The concept of being polymorphic.

Recursion

A function that calls itself. Currently not supported in Futhark.

Refutable pattern

A pattern that does does not match all possible values. For example, the pattern (1,x) matches only tuples where the first element is 1. These may not be used in let expressions or in function parameters. See also irrefutable pattern.
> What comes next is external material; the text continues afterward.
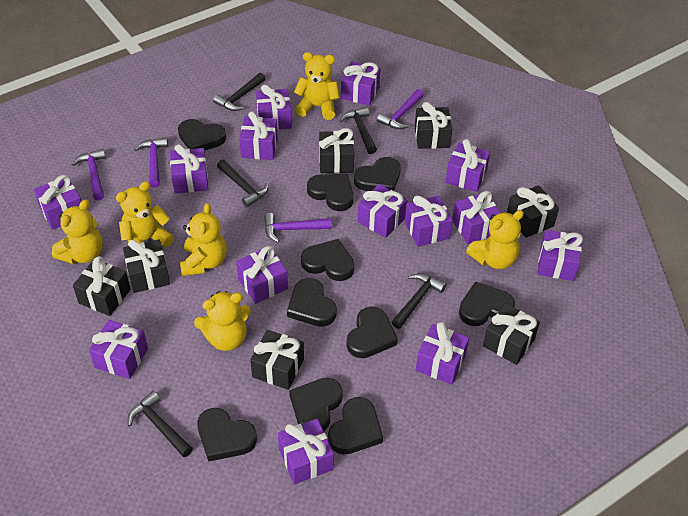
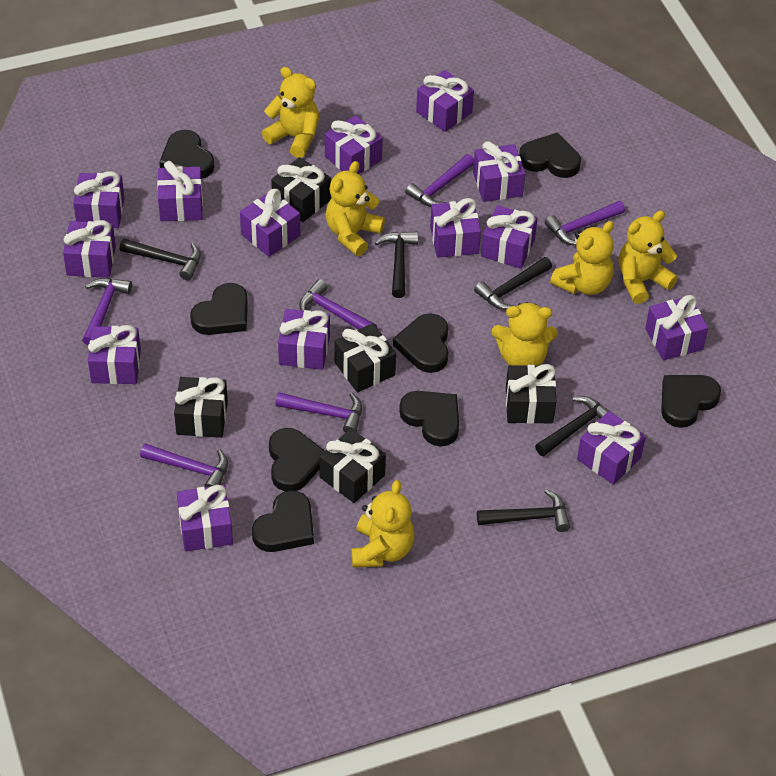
black gift: 7 -> 5
black heart: 10 -> 8
purple hammer: 4 -> 6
Regular nested data parallelism

An instance of nested data parallelism that is not irregular. Fully supports by any GPU backend.

Size

The symbolic size of an array dimension or abstract type.

Size argument

An argument to a type constructor in a type expression of the form [n] or []. The latter is called an anonymous size. Must match a corresponding size parameter.

Size expression

An expression that occurs as the size of an array or size argument. For example, in the type [x+2]i32, x+2 is a size expression. Size expressions can occur syntactically in source code, or due to parameter substitution when applying a size-dependent function.

Size parameter

A parameter of a polymorphic function or type constructor that ranges over sizes. These are written as [n] for some n, after which n is in scope as a term of type i64 within the rest of the definition. Do not confuse them with type parameters.

Size types
Size-dependent types

An umbrella term for the part of Futhark’s type system that tracks array sizes. See Size Types.

Size-dependent function

A function where the size of the result depends on the values of the parameters. The function iota is perhaps the simplest example.

Size-lifted type

A type that may contain internal hidden sizes. These cannot be array elements, as that might potentially result in an irregular array. See Type Abbreviations.

SOAC
Second Order Array Combinator

A term covering the main parallel building blocks provided by Futhark: functions such as map, reduce, scan, and so on. They are second order because they accept a functional argument, and so permit nested data parallelism.

Symbol

A lexical token that consts of symbolic (non-alphabetic characters), and can be bound to a value. Infix operators such as + and / are symbols. See also name.

Type

A classification of values. i32 and [10]i32 are examples of types.

Type abbreviation

A shorthand for a longer type, e.g. type t = [100]i32. Can accept type parameters and size parameters. The definition is visible to users, unless hidden with a module ascription. See Type Abbreviations.

Type argument

An argument to a type constructor that is itself a type. Must match a corresponding type parameter.

Type constructor

A type abbreviation or abstract type that has at least one type parameter or size parameter. Futhark does not support higher-ranked types, so when referencing a type constructor in a type expression, you must provide corresponding type arguments and size arguments in an appopriate order.

Type expression

A syntactic construct that is evaluated to a type in the type checker, but may contain uses of type abbreviations and anonymous sizes.

Type parameter

A parameter of a polymorphic function or type constructor that ranges over types. These are written as ‘t for some t, after which t is in scope as a type within the rest of the definition. Do not confuse them with size parameters.

Uniqueness types

A somewhat misleading term that describes Futhark’s system of allowing consumption of values, in the interest of allowing in-place updates. The only place where uniqueness truly occurs is in return types, where e.g. the return type of copy is unique to indicate that the result does not alias the argument.

Unknown size

A size produced by invoking a function whose result type contains an existentially quantified size, such as filter, or because the original size expression involves variables that have gone out of scope.

Value

An object such as the integer 123 or the array [1,2,3]. Expressions variables are bound to values and all valid expressions have a type describing the form of values they can return.

Variant

When some value v computed inside a loop takes a different value for each iteration inside the loop, we say that v is variant to the loop (and otherwise invariant). Often used to talk about irregularity. When something is nested inside multiple loops, it may be variant to just one of them.